Task requirements
Each line below from the one containing "camera: 35 degrees right, 5 degrees up" through the one containing "none -> beige hat [408,306,473,364]" is to be given again exactly, and no line outside that span.

Records for this exercise
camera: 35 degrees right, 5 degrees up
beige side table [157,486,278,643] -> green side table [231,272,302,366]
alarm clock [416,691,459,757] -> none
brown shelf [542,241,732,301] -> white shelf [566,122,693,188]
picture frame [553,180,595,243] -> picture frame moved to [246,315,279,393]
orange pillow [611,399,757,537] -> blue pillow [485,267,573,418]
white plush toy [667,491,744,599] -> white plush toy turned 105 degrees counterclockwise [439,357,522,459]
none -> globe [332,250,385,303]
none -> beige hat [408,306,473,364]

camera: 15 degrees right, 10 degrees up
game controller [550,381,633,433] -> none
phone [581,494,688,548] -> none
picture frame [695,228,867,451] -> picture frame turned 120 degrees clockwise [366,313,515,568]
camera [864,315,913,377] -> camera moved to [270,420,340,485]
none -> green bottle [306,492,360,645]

* * *

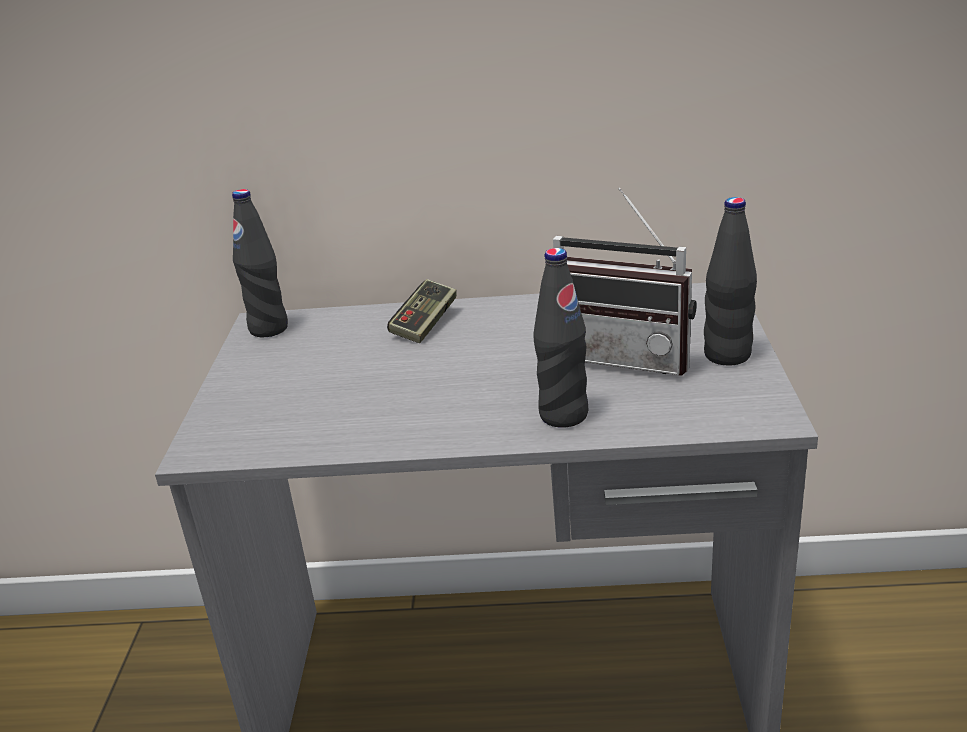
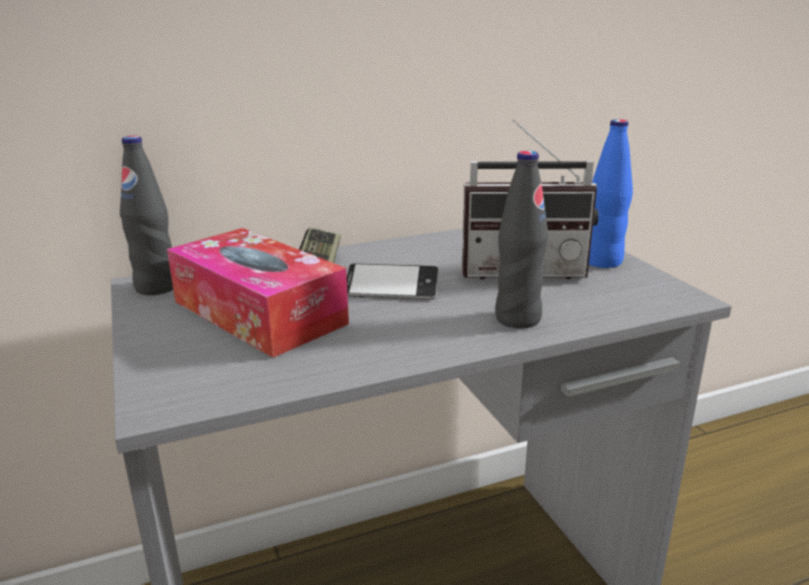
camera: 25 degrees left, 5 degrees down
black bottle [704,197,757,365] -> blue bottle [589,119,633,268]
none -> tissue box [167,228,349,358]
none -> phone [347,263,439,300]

Answer to the exercise
camera: 35 degrees right, 5 degrees up
beige side table [157,486,278,643] -> green side table [231,272,302,366]
alarm clock [416,691,459,757] -> none
brown shelf [542,241,732,301] -> white shelf [566,122,693,188]
picture frame [553,180,595,243] -> picture frame moved to [246,315,279,393]
orange pillow [611,399,757,537] -> blue pillow [485,267,573,418]
white plush toy [667,491,744,599] -> white plush toy turned 105 degrees counterclockwise [439,357,522,459]
none -> globe [332,250,385,303]
none -> beige hat [408,306,473,364]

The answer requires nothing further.